A Job I am NOT Good at
Some women love being pregnant. Or so I hear.
I can never figure out how they get anything done. It’s not that I am not happy about being pregnant It’s just that all the things I need to do are things that I am not allowed to do while pregnant. Most things it doesn’t even occur to me I shouldn’t be doing.
It took the combined horrified shock of my mother and grandmother for me to even realize that there was any reason not to go on roller coasters at Silver Dollar City.
I thought I was using great caution and restraint in only trimming the front hooves on OD this weekend. His feet are awful. The other two have been very obligingly breaking their hooves off at the perfect length, we will call it a natural trim instead of neglect. OD, who appears to have foundered lightly at one time, hard as it is to believe of the old bag of bones now, grows snow shoes. He stands so nicely and is such a tiny little guy trimming was a breeze. I then hopped on Coyote for a short trip around the yard. My non horsey, overly protective husband was horrified.
The remodel of the upstairs puts a bit of a strain on nonexistent stomach muscles and makes me worry about inhaling harmful fumes. Other than finding time to work on it the job doesn’t feel hard though. I worked full time with The Goblin Child, that was hard work. Of course having The Goblin Child around is a bit of a full time job, just one that I love and getting the upstairs finished is so exciting I can hardly wait. I would probably rush it and slap something together, it would be much easier, if not for my detail oriented husbands insistence on getting it perfect.

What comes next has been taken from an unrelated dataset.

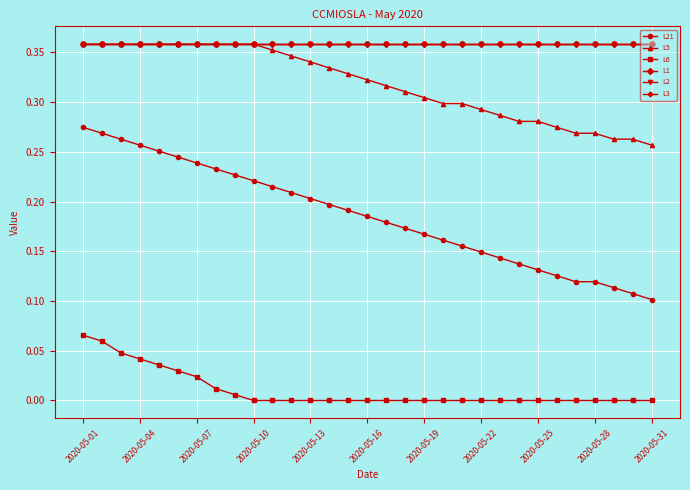

Which label corresponds to the largest value in the chart?

2020-05-01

A bull was out in the wheat field the other day. For me this is exciting, especially since the guys were busy working on the combine. I volunteered to get him in. With a horse of course. Even with my saddle in storage with all our other unused things, mice are awful this year and I couldn’t stand them chewing on it anymore, I didn’t see any problem with a little cow work. As an added caution I even put a bridle on Coyote instead of our usual halter. See, I am so careful about this whole pregnant thing.
We plodded slowly out trying to graze on the wheat and reaching desperately for corn in the neighboring field. Until we found the cow. Yes cow, no bull. Coyote remembered his calling in life then and became a fire breathing cow horse again. She mostly put herself back with a little enthusiastic urging. Turning away from the gate to head home we spotted another of the bovine variety still grazing in the wheat. How we missed it the first time I don’t know, I thought maybe I had been confused about the cow going back into the pasture.
By now Coyote was in full cow eating mode. He saw it too and was frantic to get over there. I let him go a little and we thundered across the wheat. The bull, this time it was a he, did not feel the need to move. I was hesitant to push too hard not wanting to be eaten by a grouchy bull while ridding pregnant and bareback. Finally Daisy was called back from rabbit chasing and the two of us persuaded the bull to move. He took off at a gallop. Do bulls gallop? Coyote was after him. We could have been showing again, he held position at the bulls shoulder, ears back teeth bared. Or he could have been headed home, sometimes it’s hard to tell everything was in the same direction. I had a death grip on the mane as we tried to turn the bull towards the gate by the barn where there were fences that might hold him, but no. He knew where he had come from and was going back there. With a saddle we might have had a chance, probably not. He went back and carefully squeezed through the fence from which he had escaped. Allowing my hot sweaty horse to turn towards the barn I realized, belatedly, that this may not have been a wise undertaking for a fat pregnant woman. My stomach muscles were screaming in protest as I panted along with my horse.
I don’t mean to do stupid things, definitely don’t want to put anything at risk but it never occurs to me that the things I do regularly might not be such a good idea now. I just am not good at being pregnant.